WORK TASK »
Once you reach the line containing "Listo, una vez" in the entries below, write out that line and each one after it down to the line containing "Acá creamos como", exactly and with nothing added.

[Data entries]
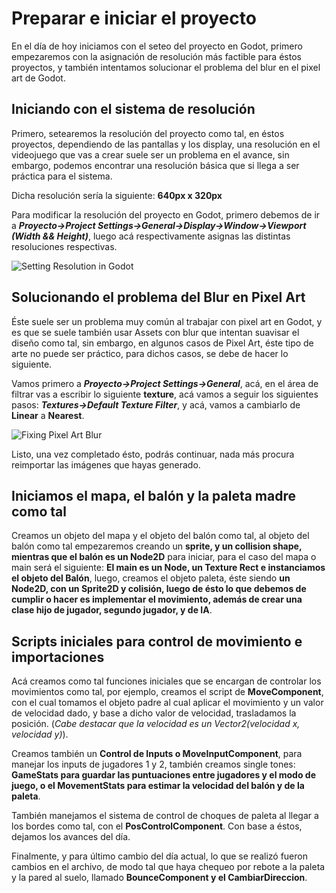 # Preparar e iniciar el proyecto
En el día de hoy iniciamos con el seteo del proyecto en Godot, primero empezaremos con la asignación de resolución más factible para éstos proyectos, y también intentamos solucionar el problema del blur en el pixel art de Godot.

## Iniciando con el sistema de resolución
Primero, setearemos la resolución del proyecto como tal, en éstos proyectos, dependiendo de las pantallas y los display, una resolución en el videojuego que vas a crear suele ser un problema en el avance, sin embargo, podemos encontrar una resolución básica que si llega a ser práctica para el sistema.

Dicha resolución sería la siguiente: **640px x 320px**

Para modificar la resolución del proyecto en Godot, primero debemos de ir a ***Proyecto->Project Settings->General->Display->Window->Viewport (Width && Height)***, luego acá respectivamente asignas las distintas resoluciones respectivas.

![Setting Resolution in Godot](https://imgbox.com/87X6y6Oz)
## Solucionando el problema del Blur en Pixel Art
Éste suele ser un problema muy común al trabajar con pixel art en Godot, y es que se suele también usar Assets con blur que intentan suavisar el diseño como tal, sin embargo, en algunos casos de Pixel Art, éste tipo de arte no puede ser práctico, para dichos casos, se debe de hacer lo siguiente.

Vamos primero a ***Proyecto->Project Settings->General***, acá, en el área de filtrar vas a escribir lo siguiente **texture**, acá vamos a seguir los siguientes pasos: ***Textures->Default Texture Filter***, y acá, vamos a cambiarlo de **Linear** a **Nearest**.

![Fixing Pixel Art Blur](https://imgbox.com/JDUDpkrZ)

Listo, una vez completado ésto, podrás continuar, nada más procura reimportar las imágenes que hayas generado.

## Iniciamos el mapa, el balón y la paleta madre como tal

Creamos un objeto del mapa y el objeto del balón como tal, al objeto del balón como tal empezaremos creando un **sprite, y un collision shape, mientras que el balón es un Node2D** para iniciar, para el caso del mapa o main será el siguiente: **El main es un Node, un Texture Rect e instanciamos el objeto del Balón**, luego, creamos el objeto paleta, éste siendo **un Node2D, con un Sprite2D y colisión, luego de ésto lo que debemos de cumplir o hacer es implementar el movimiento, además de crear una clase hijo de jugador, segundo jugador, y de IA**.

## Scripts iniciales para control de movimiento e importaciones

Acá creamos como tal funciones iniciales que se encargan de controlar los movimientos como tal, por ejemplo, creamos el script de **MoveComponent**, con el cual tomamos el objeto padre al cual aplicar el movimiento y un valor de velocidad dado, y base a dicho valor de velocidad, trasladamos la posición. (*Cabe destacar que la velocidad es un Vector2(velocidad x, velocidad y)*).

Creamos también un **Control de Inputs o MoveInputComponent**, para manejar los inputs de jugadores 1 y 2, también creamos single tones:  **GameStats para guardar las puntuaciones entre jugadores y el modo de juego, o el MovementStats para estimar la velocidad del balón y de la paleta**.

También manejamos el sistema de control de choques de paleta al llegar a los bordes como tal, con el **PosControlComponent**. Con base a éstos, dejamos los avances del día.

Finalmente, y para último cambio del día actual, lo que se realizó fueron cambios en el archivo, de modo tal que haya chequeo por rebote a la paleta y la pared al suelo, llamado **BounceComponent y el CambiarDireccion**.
--
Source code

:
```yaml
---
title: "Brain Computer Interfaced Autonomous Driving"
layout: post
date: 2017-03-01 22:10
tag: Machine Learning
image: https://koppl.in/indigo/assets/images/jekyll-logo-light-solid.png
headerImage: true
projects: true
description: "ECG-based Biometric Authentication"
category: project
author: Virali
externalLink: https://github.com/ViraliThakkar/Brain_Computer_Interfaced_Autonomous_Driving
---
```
...
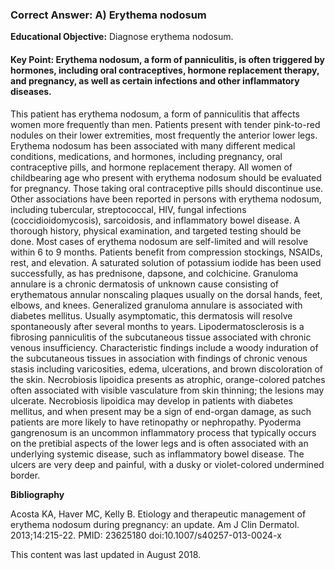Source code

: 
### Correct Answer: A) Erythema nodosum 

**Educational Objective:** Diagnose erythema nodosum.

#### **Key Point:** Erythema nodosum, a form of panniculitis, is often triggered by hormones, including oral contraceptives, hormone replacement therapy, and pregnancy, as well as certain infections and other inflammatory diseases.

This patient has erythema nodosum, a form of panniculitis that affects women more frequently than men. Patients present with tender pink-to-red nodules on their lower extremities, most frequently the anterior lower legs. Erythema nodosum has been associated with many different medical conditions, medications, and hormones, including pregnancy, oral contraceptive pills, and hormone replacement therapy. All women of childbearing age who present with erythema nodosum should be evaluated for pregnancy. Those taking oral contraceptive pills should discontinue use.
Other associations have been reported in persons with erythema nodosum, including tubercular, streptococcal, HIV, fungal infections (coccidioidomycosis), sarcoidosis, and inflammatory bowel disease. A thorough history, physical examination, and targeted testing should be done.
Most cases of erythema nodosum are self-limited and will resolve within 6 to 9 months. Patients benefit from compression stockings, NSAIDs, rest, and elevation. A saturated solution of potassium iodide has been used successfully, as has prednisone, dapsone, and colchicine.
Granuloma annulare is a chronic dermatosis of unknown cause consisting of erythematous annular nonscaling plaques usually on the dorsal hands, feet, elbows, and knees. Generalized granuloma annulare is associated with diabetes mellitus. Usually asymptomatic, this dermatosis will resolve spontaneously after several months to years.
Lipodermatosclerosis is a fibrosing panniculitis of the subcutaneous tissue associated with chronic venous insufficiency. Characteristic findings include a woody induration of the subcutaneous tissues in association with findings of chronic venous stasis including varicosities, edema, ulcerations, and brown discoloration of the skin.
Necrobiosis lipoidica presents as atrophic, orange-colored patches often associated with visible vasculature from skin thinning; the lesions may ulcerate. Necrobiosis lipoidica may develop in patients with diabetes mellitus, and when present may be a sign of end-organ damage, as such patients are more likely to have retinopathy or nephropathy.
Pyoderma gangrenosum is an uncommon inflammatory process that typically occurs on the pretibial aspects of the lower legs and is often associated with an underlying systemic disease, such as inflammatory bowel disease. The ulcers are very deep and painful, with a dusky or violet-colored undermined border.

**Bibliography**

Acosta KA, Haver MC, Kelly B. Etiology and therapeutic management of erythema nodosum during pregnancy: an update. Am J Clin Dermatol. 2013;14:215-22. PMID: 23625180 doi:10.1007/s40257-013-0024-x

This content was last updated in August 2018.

RESPONSE AREA »
Listo, una vez completado ésto, podrás continuar, nada más procura reimportar las imágenes que hayas generado.

## Iniciamos el mapa, el balón y la paleta madre como tal

Creamos un objeto del mapa y el objeto del balón como tal, al objeto del balón como tal empezaremos creando un **sprite, y un collision shape, mientras que el balón es un Node2D** para iniciar, para el caso del mapa o main será el siguiente: **El main es un Node, un Texture Rect e instanciamos el objeto del Balón**, luego, creamos el objeto paleta, éste siendo **un Node2D, con un Sprite2D y colisión, luego de ésto lo que debemos de cumplir o hacer es implementar el movimiento, además de crear una clase hijo de jugador, segundo jugador, y de IA**.

## Scripts iniciales para control de movimiento e importaciones

Acá creamos como tal funciones iniciales que se encargan de controlar los movimientos como tal, por ejemplo, creamos el script de **MoveComponent**, con el cual tomamos el objeto padre al cual aplicar el movimiento y un valor de velocidad dado, y base a dicho valor de velocidad, trasladamos la posición. (*Cabe destacar que la velocidad es un Vector2(velocidad x, velocidad y)*).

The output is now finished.